For example: If USER A went to www.exampleurl.com/index.php?id=1 it would echo out the user's information which has an ID of 1. Same thing if the id was 2, 3, etc. Users are entering their information via a form in a different file called submit.php.
Here is my code to retrieve data depending on ID :
<?php
$id = $_GET['id'];
//Variables for connecting to your database.
$hostname = "";
$username = "";
$dbname = "";
$password = "";
$usertable = "";
//Connecting to your database
$con = mysql_connect($hostname, $username, $password) OR DIE ("Unable to
connect to database! Please try again later.");
mysql_select_db($dbname, $con);
$query = "SELECT * FROM $usertable WHERE id = $id LIMIT 1";
$result = mysql_query($query, $con);
echo "Hello, " . $result['name'];
?>
Any ideas on if my SELECT request is wrong?
EDIT
Here is my code for showing the data altogether in a table. This works fine.
<?php
//Variables for connecting to your database.
$hostname = "";
$username = "";
$dbname = "";
$password = "!";
$usertable = "";
//Connecting to your database
$con = mysql_connect($hostname, $username, $password) OR DIE ("Unable to
connect to database! Please try again later.");
mysql_select_db($dbname, $con);
//Fetching from your database table.
$query = "SELECT * FROM $usertable";
$result = mysql_query($query, $con);
echo "<table border=1>
<tr>
<th> ID </th>
<th> Name </th>
<th> Age </th>
</tr>";
while($record = mysql_fetch_array($result)) {
echo "<tr>";
echo "<td>" . $record['id'] . "</td>";
echo "<td>" . $record['name'] . "</td>";
echo "<td>" . $record['age'] . "</td>";
echo "</tr>";
}
echo "</table>";
?>
→ Try This:
You should consider using PHP PDO as it is safer and a more object oriented approach:
$usertable = "";
$database = new PDO( 'mysql:host=localhost;dbname=DB_NAME', 'DB_USER_NAME', 'DB_USER_PASS' );
$statement = $database->prepare('SELECT * FROM $usertable');
$statement->execute();
$count = $statement->rowCount();
if( $count > 0 ) {
$R = $statement->fetchAll( PDO::FETCH_ASSOC );
for( $x = 0; $x < count($R); $x++ ) {
echo "<tr>";
echo "<td>" . $R[ $x ]['id'] . "</td>";
echo "<td>" . $R[ $x ]['name'] . "</td>";
echo "<td>" . $R[ $x ]['age'] . "</td>";
echo "</tr>";
}
}
else { echo "Error!"; }
you need to use mysql_fetch_assoc function for retrieve the results.

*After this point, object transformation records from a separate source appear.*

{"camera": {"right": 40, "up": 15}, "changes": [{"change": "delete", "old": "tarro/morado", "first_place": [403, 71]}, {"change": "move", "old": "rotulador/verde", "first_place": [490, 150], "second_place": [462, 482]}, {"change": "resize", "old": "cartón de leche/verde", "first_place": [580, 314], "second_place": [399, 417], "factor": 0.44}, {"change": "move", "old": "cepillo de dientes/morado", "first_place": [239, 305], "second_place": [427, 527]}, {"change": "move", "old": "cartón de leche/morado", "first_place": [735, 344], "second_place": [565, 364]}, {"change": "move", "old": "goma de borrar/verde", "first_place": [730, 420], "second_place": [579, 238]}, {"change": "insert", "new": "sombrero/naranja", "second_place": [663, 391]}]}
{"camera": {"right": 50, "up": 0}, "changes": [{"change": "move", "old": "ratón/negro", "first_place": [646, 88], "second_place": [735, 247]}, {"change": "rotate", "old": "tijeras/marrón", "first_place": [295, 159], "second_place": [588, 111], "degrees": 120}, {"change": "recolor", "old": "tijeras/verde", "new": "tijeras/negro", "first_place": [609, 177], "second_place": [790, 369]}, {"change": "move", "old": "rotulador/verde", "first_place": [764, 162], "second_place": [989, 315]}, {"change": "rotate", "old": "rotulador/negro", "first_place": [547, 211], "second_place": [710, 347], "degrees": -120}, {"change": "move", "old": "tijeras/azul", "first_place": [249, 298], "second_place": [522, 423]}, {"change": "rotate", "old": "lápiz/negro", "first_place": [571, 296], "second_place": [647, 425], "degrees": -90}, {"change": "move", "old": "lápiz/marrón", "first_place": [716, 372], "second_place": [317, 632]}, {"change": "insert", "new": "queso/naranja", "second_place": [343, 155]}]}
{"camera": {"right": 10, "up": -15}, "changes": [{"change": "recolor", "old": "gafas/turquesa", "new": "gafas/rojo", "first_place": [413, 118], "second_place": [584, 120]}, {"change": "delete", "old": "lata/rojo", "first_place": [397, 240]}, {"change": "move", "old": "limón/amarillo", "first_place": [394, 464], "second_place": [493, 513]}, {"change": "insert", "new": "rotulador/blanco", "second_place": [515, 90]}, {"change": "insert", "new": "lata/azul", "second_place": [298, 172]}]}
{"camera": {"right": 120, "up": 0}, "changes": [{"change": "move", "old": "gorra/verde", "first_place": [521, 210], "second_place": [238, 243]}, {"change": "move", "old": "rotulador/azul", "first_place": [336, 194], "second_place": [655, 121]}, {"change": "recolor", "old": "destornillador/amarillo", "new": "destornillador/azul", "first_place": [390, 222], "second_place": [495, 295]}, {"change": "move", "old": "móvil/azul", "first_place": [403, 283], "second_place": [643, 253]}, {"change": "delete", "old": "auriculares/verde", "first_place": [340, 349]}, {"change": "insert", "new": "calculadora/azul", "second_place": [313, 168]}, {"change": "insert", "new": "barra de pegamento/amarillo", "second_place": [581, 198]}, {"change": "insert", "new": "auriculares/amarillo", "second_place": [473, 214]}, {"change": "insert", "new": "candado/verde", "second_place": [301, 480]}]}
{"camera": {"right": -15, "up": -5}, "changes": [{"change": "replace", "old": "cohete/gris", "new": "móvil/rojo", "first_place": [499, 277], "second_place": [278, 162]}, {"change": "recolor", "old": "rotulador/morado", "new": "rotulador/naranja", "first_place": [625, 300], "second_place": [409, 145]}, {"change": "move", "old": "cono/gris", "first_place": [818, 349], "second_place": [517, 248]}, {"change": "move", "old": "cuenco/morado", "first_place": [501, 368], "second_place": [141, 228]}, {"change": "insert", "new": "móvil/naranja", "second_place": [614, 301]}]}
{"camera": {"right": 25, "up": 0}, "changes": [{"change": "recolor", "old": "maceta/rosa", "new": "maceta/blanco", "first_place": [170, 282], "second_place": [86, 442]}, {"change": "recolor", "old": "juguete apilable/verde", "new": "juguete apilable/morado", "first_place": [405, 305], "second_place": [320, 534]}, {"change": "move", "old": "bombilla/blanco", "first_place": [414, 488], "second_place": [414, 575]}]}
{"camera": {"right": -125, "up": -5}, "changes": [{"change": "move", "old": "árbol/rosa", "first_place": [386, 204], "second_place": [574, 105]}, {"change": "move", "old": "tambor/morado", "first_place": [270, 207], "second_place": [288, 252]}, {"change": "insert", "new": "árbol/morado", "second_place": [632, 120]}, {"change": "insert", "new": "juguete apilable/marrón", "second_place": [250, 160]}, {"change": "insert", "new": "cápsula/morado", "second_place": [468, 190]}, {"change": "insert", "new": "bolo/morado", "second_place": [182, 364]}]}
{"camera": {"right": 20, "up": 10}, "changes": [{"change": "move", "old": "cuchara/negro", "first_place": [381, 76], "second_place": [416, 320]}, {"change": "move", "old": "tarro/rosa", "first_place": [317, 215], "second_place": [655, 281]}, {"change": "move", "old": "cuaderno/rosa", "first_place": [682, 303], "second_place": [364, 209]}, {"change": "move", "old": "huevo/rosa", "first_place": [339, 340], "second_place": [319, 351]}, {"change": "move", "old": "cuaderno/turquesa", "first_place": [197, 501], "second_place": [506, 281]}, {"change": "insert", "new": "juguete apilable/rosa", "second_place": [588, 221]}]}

$result = mysql_fetch_assoc(mysql_query($query, $con));
echo "Hello, " . $result['name'];
You should be error checking your mysql_querys:
$query = "SELECT * FROM $usertable WHERE id = $id LIMIT 1";
$result = mysql_query($query, $con);
if(!result)
echo mysql_error();
You should also retrieve the results:
$array = mysql_fetch_assoc($result);
I'll consider some secure features like
Check if $_GET['id'] is set and if is int
Apply Mysql escape with mysql_escape_string() function